_Directive_
Look through the data below. Collect every line where the word "primitives" occurs.

-- Information provided follows --

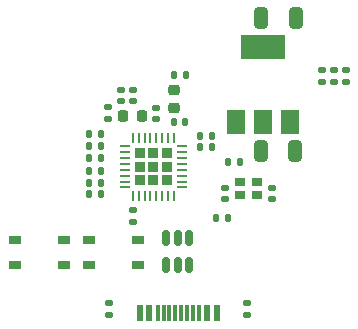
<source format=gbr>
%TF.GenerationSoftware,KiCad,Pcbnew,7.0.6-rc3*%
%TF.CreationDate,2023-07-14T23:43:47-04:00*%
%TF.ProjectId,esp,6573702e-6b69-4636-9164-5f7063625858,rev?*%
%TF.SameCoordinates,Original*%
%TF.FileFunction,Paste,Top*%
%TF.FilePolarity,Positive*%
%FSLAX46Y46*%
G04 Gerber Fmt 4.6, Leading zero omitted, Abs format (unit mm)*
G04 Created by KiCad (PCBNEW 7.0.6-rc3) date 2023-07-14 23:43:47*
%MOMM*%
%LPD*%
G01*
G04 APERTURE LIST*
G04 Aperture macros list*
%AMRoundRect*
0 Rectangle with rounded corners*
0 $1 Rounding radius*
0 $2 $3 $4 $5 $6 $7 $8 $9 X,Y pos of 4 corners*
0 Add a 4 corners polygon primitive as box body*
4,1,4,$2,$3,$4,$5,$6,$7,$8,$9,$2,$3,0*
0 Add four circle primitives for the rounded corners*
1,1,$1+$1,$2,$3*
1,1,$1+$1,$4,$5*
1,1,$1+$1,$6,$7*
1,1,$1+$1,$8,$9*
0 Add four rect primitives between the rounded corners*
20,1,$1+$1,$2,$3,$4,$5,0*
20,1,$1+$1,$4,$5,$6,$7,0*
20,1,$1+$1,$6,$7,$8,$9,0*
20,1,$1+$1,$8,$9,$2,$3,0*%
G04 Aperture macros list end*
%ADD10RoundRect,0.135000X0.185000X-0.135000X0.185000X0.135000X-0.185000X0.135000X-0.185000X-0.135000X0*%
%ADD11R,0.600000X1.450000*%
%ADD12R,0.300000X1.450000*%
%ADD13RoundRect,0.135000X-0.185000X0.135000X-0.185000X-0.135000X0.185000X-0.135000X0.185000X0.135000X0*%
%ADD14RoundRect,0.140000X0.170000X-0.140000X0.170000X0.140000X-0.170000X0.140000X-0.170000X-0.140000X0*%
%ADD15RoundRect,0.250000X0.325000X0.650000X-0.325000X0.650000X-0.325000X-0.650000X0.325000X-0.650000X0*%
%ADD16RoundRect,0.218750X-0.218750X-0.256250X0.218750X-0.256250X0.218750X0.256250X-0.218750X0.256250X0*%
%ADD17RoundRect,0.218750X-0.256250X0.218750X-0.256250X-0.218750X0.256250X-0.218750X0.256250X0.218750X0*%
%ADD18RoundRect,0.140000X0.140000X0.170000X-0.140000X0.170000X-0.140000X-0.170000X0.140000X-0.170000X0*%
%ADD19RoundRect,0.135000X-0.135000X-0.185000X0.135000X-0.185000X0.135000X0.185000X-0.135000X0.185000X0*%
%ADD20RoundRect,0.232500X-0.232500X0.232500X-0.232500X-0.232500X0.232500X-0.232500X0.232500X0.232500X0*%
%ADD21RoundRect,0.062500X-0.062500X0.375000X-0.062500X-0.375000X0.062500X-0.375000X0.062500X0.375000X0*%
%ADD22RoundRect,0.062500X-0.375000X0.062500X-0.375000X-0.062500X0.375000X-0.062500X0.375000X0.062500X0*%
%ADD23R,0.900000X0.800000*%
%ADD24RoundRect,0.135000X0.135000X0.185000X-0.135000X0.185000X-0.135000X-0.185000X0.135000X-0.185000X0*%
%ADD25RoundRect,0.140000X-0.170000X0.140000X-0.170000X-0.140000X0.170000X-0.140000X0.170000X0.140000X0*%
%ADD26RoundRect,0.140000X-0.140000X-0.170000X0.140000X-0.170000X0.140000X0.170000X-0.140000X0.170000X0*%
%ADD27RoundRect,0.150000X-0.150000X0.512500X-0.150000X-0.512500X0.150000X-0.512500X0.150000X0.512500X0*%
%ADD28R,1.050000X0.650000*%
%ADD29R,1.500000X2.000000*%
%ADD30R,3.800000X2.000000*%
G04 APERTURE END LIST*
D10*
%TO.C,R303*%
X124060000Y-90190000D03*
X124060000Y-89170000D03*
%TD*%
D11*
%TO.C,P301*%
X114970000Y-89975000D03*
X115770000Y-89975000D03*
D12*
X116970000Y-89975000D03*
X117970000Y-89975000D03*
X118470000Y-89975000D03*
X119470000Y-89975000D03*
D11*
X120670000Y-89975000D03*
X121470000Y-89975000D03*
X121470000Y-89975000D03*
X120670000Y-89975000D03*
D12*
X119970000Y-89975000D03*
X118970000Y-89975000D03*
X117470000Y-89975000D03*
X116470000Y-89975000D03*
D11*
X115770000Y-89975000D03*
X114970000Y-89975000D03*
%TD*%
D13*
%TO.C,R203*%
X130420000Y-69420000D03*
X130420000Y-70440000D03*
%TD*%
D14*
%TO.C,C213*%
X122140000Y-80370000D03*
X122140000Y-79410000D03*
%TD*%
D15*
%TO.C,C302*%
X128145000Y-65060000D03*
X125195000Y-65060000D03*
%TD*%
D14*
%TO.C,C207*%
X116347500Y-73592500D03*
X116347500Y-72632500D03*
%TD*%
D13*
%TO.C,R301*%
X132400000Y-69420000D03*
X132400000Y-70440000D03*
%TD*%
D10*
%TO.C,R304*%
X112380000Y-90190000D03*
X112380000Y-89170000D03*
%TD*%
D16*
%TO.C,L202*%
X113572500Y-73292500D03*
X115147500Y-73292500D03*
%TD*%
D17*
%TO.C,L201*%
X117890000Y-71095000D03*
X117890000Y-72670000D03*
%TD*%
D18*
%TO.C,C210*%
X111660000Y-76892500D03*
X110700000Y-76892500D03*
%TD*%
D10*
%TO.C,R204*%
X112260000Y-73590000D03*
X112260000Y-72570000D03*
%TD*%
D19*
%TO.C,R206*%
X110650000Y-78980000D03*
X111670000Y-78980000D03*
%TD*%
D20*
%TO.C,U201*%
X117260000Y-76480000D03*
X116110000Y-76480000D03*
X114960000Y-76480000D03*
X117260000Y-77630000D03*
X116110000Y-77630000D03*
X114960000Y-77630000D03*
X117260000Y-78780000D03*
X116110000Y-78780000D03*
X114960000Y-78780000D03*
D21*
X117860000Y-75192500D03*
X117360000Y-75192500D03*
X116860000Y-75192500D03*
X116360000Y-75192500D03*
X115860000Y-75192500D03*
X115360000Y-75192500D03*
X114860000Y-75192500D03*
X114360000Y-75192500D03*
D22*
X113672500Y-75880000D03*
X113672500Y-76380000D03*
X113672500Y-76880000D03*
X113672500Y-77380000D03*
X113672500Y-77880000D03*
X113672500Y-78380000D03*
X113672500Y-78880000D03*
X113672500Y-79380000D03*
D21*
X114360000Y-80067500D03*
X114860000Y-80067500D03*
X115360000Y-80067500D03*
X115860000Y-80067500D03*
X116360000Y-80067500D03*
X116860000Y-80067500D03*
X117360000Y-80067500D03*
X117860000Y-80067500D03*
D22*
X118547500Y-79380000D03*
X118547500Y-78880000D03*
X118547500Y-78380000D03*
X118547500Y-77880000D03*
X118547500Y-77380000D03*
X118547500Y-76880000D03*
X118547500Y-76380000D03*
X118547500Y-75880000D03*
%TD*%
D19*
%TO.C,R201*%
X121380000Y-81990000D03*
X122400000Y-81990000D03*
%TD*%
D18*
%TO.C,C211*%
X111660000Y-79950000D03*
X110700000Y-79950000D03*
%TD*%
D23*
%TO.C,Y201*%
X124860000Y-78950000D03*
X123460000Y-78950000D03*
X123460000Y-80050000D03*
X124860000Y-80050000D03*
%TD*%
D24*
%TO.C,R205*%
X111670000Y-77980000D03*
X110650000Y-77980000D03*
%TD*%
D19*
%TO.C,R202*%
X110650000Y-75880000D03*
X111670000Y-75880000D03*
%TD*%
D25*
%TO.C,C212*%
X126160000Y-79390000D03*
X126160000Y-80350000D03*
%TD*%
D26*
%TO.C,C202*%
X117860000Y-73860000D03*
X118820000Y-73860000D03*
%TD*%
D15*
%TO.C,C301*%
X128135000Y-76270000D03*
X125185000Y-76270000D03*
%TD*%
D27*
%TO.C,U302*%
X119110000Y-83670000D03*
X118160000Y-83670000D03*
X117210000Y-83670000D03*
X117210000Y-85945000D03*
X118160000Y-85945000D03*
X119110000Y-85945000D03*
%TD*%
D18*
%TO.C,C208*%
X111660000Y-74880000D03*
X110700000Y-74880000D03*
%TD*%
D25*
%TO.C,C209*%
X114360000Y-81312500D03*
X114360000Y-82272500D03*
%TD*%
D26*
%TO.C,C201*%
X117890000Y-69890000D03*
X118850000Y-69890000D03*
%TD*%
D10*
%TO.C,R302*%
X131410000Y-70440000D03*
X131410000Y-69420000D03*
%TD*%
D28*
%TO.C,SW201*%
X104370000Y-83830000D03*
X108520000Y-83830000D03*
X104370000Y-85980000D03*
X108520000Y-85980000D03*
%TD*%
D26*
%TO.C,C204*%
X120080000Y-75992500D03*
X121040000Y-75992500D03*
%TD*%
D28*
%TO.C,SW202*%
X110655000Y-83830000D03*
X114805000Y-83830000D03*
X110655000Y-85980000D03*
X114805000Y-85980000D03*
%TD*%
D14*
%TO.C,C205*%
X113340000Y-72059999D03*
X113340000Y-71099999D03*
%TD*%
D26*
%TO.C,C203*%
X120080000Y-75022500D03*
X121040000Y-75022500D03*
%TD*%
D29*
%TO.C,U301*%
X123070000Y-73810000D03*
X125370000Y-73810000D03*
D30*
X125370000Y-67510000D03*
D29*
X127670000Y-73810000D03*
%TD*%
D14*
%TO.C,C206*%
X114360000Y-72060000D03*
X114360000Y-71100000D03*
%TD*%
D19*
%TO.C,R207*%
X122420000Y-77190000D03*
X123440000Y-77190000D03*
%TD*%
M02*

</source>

-- Information provided concluded --

_Reply_
0 Add four circle primitives for the rounded corners*
0 Add four rect primitives between the rounded corners*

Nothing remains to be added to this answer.